He looked like Willie Nelson, scruffy with sad eyes. He was sitting at the gate in an airport wheelchair. We had a small-talk conversation about the delayed flight and where he was headed. He had been in town to see his doctors at the VA and was headed “home”, which is now a room in his son’s house.
A little bit later, he asked me if I’d mind watching his bag while he went outside to smoke. I’ve had people ask that and I usually let intuition answer for me. I didn’t think it would be a problem so I agreed.
When he returned a while later, he, another traveler and I struck up a conversation. He was a Vietnam veteran. He spoke in detailed stories about his experiences over there. He gave more detail than I could about something that happened to me last week. I guess that is what those types of situations do to a person-heighten every sense in a way that carves details in your brain. His words were a blend of anger and sadness.

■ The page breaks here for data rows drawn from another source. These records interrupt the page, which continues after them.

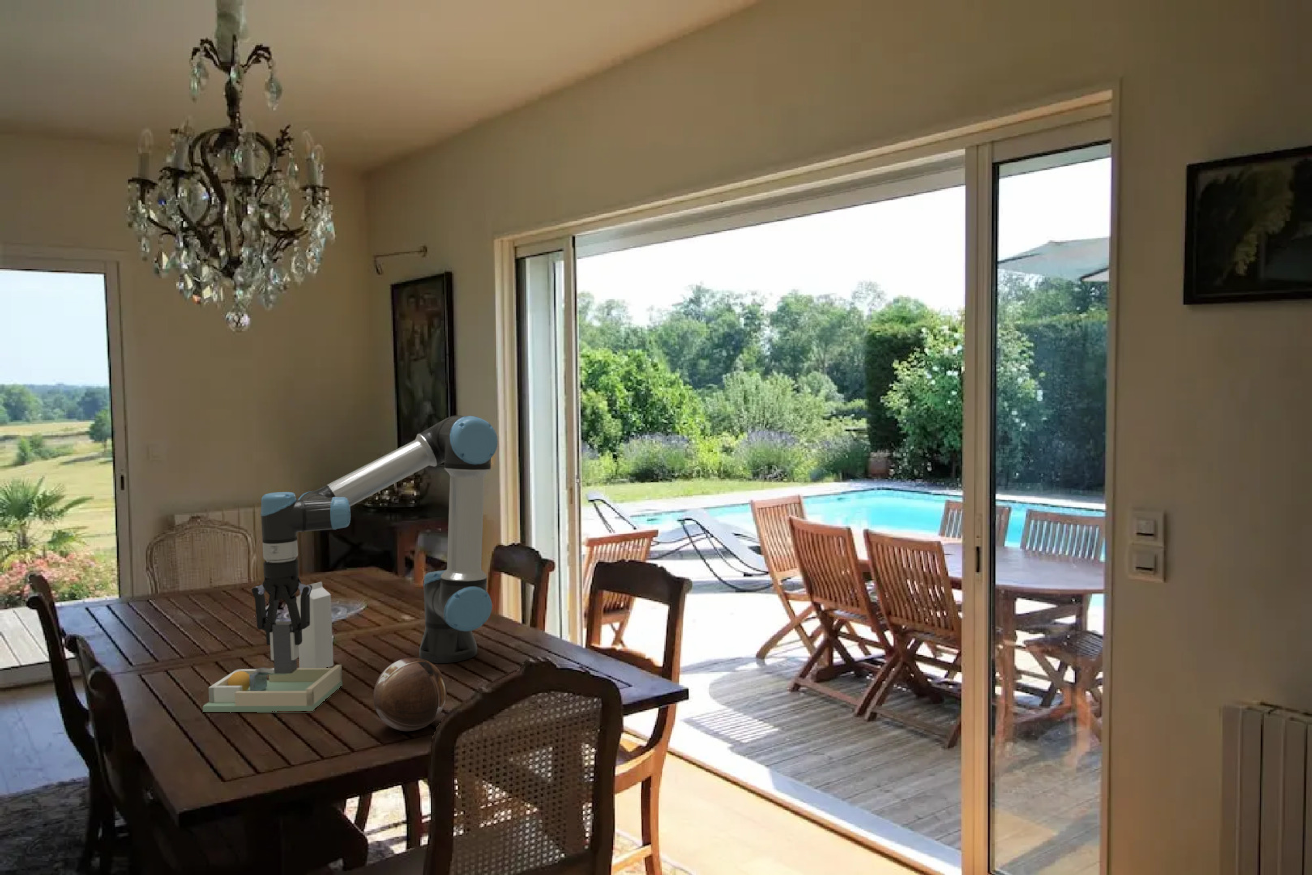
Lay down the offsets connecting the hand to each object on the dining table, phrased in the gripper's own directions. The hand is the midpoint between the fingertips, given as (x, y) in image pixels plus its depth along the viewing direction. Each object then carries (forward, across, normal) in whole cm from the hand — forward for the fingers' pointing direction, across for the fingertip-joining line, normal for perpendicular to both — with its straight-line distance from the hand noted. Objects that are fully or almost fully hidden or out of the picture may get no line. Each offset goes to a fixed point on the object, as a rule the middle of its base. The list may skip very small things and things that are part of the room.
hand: (285, 658), depth 217 cm
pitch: (+10, -3, 0) cm, 10 cm away
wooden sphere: (+10, +35, -19) cm, 41 cm away
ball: (+6, -11, 0) cm, 12 cm away
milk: (+10, -2, +24) cm, 26 cm away
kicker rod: (+8, -3, 0) cm, 8 cm away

But, his eyes lit up when he talked about her.
No, not his wife of over 30 years, even though she was the love and turning point of his life. His wife passed away 12 years ago and it was a tragic death. He was a middle-school dropout when they met but her encouragement buoyed him through graduate school. Even with all the love he had for his wife, he kept that sadness in his eyes and hung his head sharing stories about their time together.

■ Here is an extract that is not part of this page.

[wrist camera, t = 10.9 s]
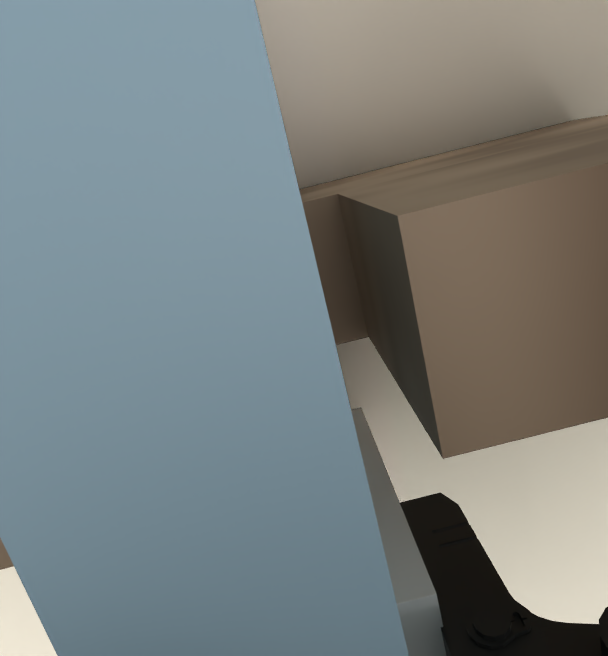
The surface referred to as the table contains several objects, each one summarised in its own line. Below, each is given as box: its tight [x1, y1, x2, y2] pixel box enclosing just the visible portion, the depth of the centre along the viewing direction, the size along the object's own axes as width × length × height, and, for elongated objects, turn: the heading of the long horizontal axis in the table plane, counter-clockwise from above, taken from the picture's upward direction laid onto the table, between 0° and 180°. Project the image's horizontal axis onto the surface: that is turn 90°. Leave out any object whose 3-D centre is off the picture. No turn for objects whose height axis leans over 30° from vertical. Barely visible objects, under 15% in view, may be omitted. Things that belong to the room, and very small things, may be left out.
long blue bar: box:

The “her” that made him brighten and removed some of the gloom was his granddaughter. He called her his joy. He said that she will come down to his room and watch TV with him. She tells him about all the things she likes and shares her day with him.
This spunky girl and her roundabout stories are part of the good around him. He is a man who is haunted by the death he has seen and caused. Lightening his mood is a heavy task and one that I think only a child can do. An adult’s approach may be overeager or pressured; I think that she is genuinely bringing him into their moments together. I hope she one day realizes how important she is.